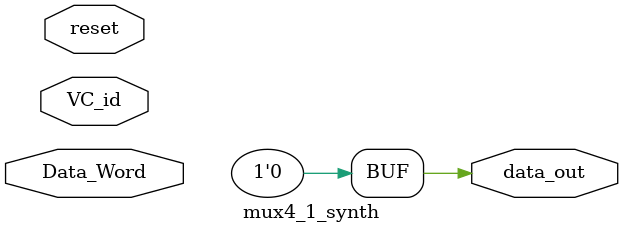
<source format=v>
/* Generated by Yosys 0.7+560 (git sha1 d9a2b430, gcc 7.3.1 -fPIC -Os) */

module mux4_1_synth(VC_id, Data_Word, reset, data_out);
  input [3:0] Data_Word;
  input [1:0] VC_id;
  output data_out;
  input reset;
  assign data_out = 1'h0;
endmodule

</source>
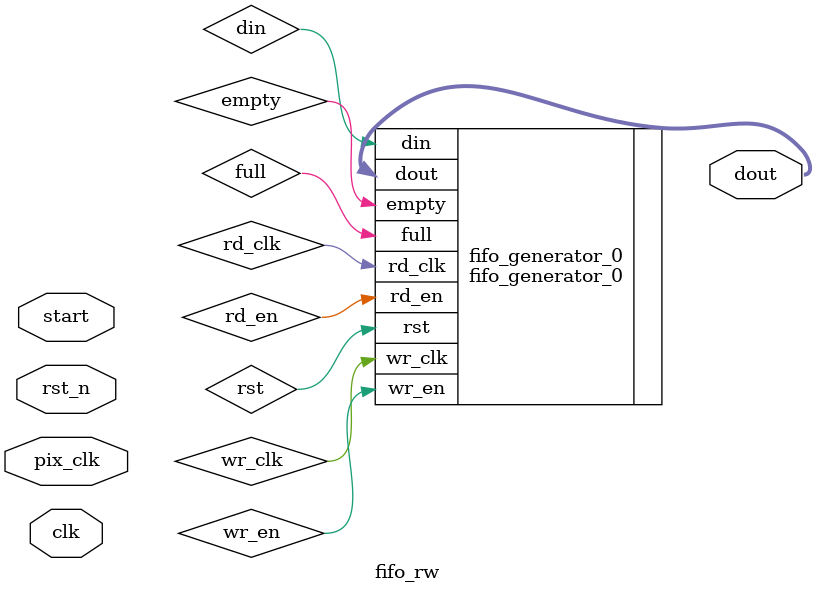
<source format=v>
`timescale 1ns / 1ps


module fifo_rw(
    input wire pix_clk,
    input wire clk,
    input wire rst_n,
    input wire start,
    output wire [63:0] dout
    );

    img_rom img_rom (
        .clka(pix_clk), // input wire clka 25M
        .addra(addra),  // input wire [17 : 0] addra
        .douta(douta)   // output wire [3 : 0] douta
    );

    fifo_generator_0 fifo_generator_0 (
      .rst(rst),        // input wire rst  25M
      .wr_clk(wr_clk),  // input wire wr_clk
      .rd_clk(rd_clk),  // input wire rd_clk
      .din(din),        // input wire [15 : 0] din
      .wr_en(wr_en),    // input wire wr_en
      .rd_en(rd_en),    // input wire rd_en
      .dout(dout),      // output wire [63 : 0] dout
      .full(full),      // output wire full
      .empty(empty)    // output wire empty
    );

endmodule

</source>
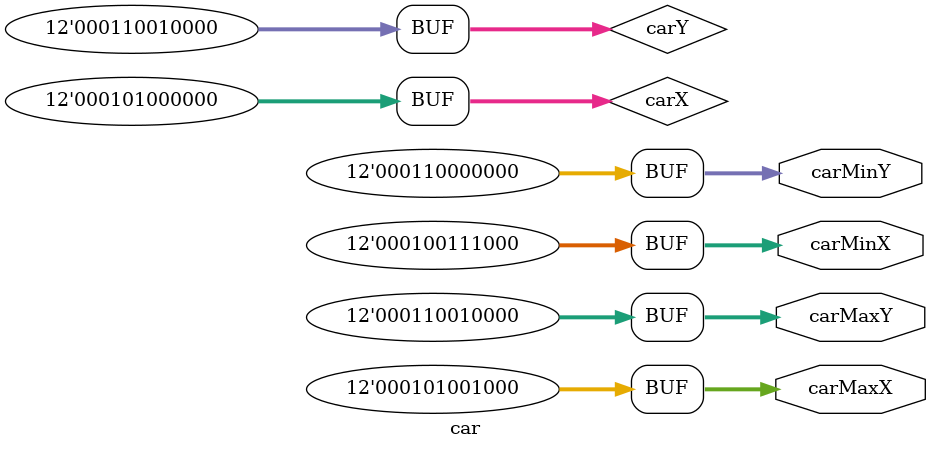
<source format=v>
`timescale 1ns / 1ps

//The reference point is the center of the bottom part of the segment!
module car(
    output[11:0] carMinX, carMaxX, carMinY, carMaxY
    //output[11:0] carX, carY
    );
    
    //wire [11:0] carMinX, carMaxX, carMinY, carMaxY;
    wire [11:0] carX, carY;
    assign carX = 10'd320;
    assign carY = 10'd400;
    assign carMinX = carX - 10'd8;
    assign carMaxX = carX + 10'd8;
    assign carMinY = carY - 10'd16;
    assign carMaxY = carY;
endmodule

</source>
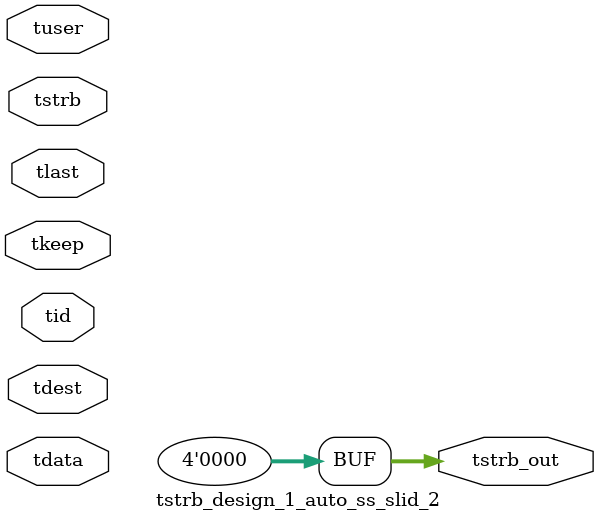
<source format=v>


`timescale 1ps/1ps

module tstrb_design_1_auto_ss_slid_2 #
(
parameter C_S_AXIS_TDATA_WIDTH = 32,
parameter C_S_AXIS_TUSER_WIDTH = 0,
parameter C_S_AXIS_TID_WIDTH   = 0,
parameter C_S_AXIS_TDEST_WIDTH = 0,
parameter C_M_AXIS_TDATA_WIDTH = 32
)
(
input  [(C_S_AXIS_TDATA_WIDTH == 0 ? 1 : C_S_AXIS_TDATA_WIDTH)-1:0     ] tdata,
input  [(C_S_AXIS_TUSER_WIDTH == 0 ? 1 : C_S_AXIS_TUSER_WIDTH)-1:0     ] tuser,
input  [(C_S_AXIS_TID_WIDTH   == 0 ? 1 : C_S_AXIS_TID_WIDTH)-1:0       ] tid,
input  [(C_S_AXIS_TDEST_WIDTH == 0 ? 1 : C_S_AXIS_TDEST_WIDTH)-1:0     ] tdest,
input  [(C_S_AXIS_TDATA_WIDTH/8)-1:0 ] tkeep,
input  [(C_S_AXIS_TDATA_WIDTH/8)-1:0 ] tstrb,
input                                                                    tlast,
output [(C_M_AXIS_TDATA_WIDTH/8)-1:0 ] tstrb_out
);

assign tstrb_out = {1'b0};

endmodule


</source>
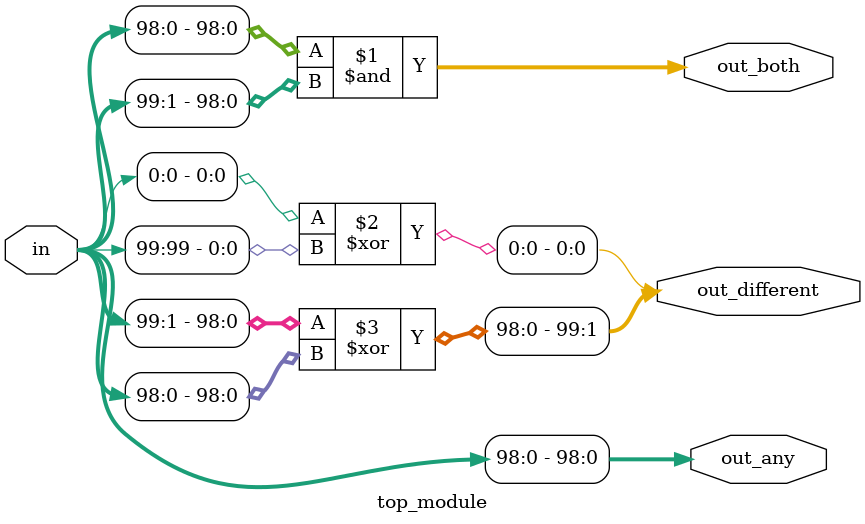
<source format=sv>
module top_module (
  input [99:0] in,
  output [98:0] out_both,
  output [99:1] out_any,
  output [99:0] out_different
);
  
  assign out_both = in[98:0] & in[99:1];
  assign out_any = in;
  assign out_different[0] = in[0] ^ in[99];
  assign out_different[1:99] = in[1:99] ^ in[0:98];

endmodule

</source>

* [Exercise goal]: Each line holding "carMinY" in the records should be copied out.

* [Response]:
    output[11:0] carMinX, carMaxX, carMinY, carMaxY
    //wire [11:0] carMinX, carMaxX, carMinY, carMaxY;
    assign carMinY = carY - 10'd16;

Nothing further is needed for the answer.